Эштон припарковал свой мотоцикл на покрытой гравием площадке перед хижиной. Я потягиваюсь. Даже если я должна ненавидеть боль в спине, мне нравится ездить на мотоцикле. Вероятно, потому, что я нахожусь максимально близко к Эштону. Плюс, чувствую себя странно свободной, когда встречный ветер ласкает мою кожу. Однако трасса, ведущая к перевалу Купера, чертовски длинная, и мое тело болит от непривычной нагрузки. Я глубоко вдыхаю свежий, чистый горный воздух, позволяя тонкому аромату сосен, земли и травы пробудить воспоминания.
Эштон подходит ко мне сзади, одной рукой притягивает меня к себе и опускает голову на мое плечо. Он следует за моим взглядом мимо крошечной, но уютной хижины к озеру, которое отражает все еще заснеженные горные вершины.
– Потрясающе, – шепчет он и целует меня в плечо.
– Гора или я?
Он качает головой.
– Сложно сказать. Природа могла бы победить с небольшим перевесом.
Я легонько хлопаю его по бедру, но Эштон не отрывается от меня, только перехватывает мою руку и переплетает со своей.
– Что это за место? – нашими руками он описывает полукруг, включающий в себя хижину, перевал и озеро.
– Мое любимое, – я киваю. – Хижина принадлежала моему дедушке. Папа унаследовал ее от него и в любую свободную минуту привозил нас сюда.
– Много хороших воспоминаний?
Лучших. Я не говорю этого, но Эштон, кажется, понимает меня без слов.
– Прошло много времени с тех пор как мы приезжали сюда, – после папиной смерти мама избегает этого места. И я тоже думала, что было бы хорошей стратегией просто забыть о нем, но теперь понимаю, что это ошибка. Оставаясь здесь, я не чувствую боли. Впервые за долгое время я ощущаю прочную связь со своим отцом.
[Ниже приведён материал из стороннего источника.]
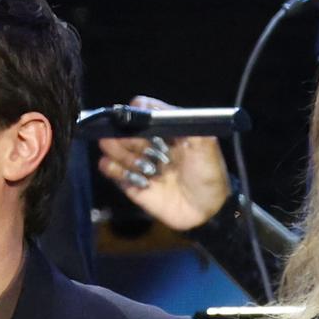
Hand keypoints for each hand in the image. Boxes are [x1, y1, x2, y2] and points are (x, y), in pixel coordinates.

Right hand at [96, 94, 232, 231]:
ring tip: (145, 168)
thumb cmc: (209, 175)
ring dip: (123, 153)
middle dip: (129, 136)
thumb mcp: (204, 143)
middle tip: (146, 149)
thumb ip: (180, 121)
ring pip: (112, 146)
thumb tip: (147, 106)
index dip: (136, 112)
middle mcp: (150, 143)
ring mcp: (139, 162)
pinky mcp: (130, 183)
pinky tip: (134, 177)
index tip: (137, 118)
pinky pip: (109, 168)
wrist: (208, 212)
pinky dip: (114, 169)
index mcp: (167, 130)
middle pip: (123, 128)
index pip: (142, 109)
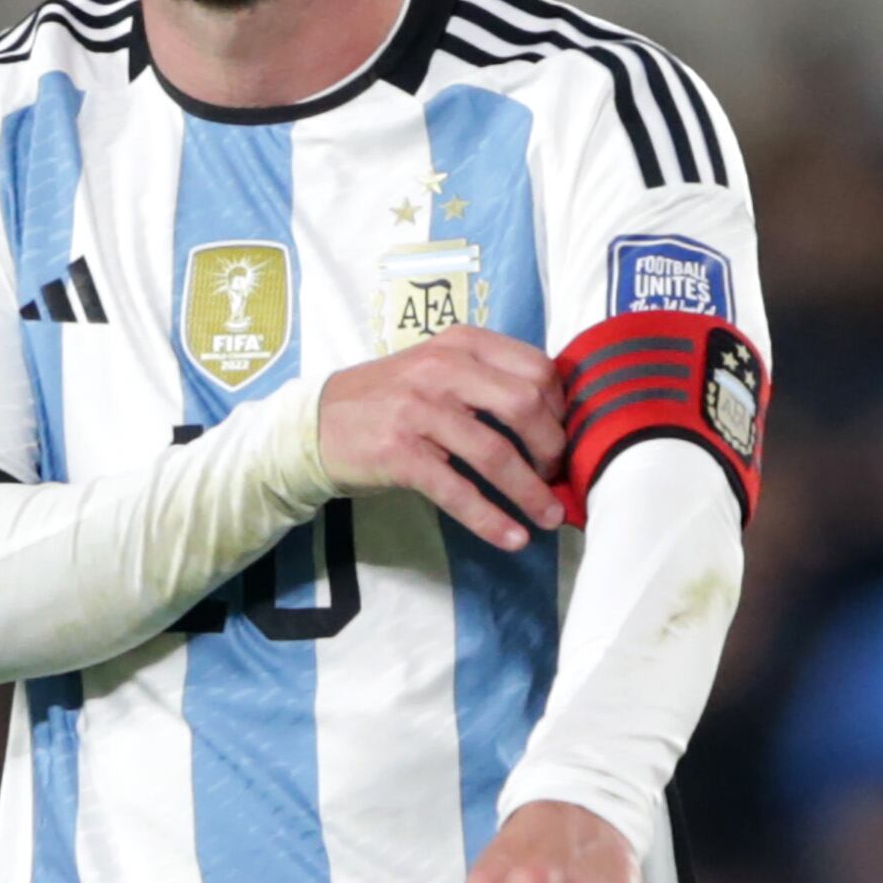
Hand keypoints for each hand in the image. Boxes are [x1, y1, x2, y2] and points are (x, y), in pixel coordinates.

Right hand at [317, 327, 567, 549]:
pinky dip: (490, 520)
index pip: (536, 368)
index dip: (561, 408)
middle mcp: (443, 369)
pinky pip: (458, 491)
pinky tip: (512, 539)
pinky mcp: (400, 453)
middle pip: (524, 406)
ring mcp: (419, 409)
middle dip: (552, 449)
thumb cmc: (390, 397)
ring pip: (496, 454)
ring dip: (530, 493)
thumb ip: (487, 378)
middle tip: (556, 475)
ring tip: (548, 519)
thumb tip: (554, 419)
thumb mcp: (438, 366)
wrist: (317, 423)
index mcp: (461, 343)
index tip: (565, 437)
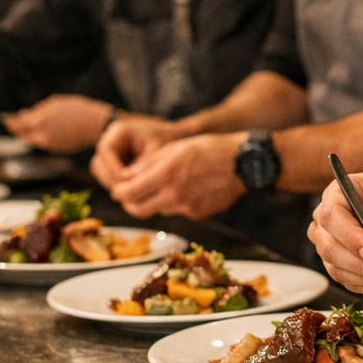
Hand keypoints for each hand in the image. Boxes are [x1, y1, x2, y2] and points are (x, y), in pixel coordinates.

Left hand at [2, 95, 111, 153]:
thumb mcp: (56, 103)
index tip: (4, 117)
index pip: (18, 123)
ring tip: (26, 125)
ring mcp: (49, 143)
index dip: (9, 120)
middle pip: (22, 134)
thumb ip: (38, 110)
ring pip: (31, 139)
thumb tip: (24, 114)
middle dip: (16, 128)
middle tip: (11, 122)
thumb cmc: (78, 110)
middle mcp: (42, 135)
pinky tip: (44, 129)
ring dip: (27, 133)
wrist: (96, 126)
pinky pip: (42, 142)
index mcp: (41, 121)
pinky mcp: (56, 148)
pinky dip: (38, 136)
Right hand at [89, 114, 181, 188]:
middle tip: (126, 193)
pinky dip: (118, 185)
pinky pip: (109, 177)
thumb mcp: (157, 151)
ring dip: (112, 184)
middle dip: (110, 179)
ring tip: (129, 195)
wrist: (176, 138)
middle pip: (99, 164)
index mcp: (120, 131)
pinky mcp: (116, 163)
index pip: (105, 150)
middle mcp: (111, 140)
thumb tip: (131, 185)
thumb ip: (144, 166)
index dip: (113, 168)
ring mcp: (112, 152)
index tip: (127, 181)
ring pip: (101, 173)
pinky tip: (133, 193)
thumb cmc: (168, 140)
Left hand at [106, 133, 246, 219]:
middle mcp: (173, 195)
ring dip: (154, 201)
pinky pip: (176, 211)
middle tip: (131, 193)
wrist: (244, 163)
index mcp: (164, 175)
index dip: (118, 191)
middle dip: (130, 202)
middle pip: (137, 209)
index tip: (119, 187)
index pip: (126, 193)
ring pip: (157, 210)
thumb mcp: (174, 148)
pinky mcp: (197, 214)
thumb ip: (147, 165)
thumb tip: (126, 176)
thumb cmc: (210, 149)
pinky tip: (186, 188)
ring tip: (166, 184)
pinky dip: (174, 203)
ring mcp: (185, 207)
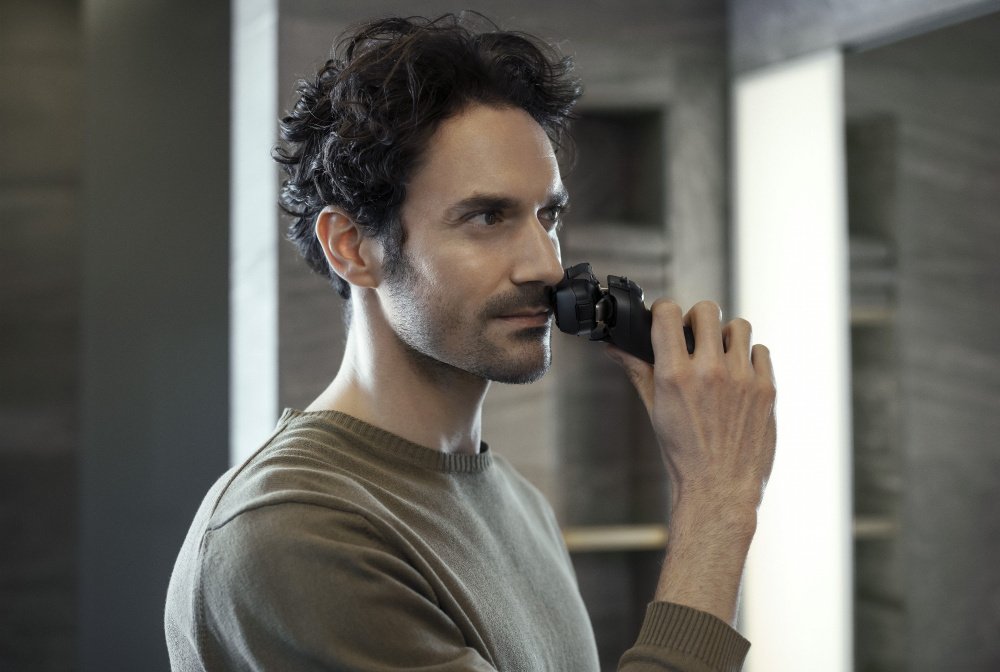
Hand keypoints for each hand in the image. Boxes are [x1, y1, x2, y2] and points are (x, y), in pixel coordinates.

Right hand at [607, 300, 775, 515]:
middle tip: (694, 338)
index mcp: (675, 375)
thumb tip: (615, 346)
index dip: (664, 311)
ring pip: (739, 326)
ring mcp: (742, 379)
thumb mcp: (654, 410)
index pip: (668, 314)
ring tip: (720, 357)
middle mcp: (710, 372)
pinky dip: (750, 358)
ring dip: (727, 336)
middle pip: (707, 310)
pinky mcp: (766, 389)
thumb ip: (637, 370)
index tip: (665, 320)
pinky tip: (739, 376)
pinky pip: (761, 351)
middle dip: (697, 319)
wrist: (719, 489)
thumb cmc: (683, 454)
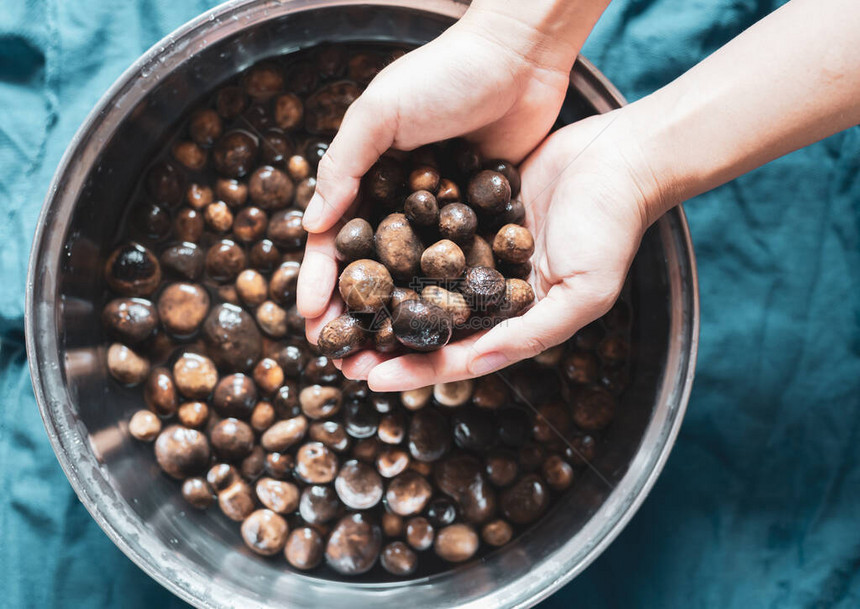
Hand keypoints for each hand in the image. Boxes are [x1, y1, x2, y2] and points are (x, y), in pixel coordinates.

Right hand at [296, 14, 578, 338]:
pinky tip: (443, 333)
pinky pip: (460, 268)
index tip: (311, 322)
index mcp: (367, 178)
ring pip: (414, 280)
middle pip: (373, 272)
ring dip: (399, 320)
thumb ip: (345, 165)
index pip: (334, 242)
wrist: (519, 57)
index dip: (320, 282)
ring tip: (387, 359)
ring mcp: (442, 218)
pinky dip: (449, 300)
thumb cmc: (444, 74)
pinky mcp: (482, 222)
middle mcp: (399, 204)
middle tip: (343, 358)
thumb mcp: (380, 111)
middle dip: (355, 316)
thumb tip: (311, 225)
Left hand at [341, 108, 664, 389]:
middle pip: (427, 321)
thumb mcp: (582, 292)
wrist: (622, 157)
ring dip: (380, 292)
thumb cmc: (612, 229)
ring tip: (336, 305)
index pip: (456, 353)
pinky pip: (426, 228)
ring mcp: (479, 248)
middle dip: (384, 338)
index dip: (413, 368)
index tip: (367, 377)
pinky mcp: (471, 207)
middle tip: (336, 352)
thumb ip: (531, 332)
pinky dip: (395, 239)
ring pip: (418, 277)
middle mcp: (490, 288)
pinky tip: (359, 243)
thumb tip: (476, 362)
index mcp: (514, 317)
– Идем? – спрашивает Эштон и медленно отходит от меня, но руку не отпускает. – Давай проверим, будем ли мы иметь дело не только с паутиной, но еще и с енотами или пумами!
Я боялась худшего, потому что уже много лет никто не проверял хижину. Но время в ней как будто остановилось. Правда, на всем лежит тонкий слой пыли, а помещение наполняет затхлый воздух, но в остальном все как раньше. Даже рисунок Бена, сделанный восковыми мелками, лежит на полу. Как будто моя семья не была здесь только одну зиму. Хотя прошло пять лет. Пять лет, которые изменили все.
Эштон оглядывается по сторонам, затем прислоняется к одной из опорных балок.
– Пробудим красоту от столетнего сна?
Вместо ответа я открываю окно и впускаю в комнату свежий воздух, пока Эштон опускает на пол нашу сумку и осматривает кухонный шкаф в поисках спичек, чтобы вечером мы смогли развести огонь.